Once again, these areas are only “the basics”. Other aspects could include how many forex pairs are offered, what type of leverage, what other products are available, i.e., mirror trading for example, how broad is their learning center, and what type of online market commentary and signals are provided. Experiment with the online chat service to see how quickly and knowledgeable they are when answering your questions about these other capabilities.

Concluding Remarks

Choosing a forex broker can be a headache, but the process is straightforward and can be an easier task, if you decide to go with a major brand name with years of experience and a great reputation. If you wish to go offshore or work with a smaller, yet more responsive broker, then the process requires more time, since the odds of dealing with a “shady” operator or an outright scam are much higher.

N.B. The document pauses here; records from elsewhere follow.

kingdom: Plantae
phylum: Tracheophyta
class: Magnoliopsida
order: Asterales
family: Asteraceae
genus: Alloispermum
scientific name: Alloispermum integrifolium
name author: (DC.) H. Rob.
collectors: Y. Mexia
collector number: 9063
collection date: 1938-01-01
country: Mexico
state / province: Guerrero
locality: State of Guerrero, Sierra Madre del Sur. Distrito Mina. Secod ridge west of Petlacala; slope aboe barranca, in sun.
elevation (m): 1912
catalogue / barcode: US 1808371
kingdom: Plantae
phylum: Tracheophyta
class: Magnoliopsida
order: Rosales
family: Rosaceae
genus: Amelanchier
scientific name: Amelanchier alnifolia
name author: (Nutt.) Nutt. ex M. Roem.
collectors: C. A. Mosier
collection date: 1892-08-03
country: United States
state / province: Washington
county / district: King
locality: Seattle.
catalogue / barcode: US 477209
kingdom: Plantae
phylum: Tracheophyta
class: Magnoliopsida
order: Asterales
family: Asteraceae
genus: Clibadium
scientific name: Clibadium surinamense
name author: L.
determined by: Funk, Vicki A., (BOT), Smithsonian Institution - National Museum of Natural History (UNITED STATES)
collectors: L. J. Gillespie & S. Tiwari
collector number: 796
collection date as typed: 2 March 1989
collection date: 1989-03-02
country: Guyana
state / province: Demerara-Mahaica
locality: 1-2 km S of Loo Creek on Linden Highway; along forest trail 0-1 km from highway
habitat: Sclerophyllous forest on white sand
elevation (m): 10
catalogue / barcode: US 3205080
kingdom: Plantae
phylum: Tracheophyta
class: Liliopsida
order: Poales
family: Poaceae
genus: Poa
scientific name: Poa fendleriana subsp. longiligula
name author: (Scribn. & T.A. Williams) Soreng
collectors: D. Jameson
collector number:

As a general rule, you can never invest too much time upfront in your selection process. Although the retail forex industry has changed a great deal from the “Wild, Wild West” days back in the nineties, the Internet can easily enable virtual fraudsters to ruin your day. Always stay skeptical, especially of offers that seem too good to be true, but at the end of the day, take pride in your process, don’t be a victim, and enjoy trading!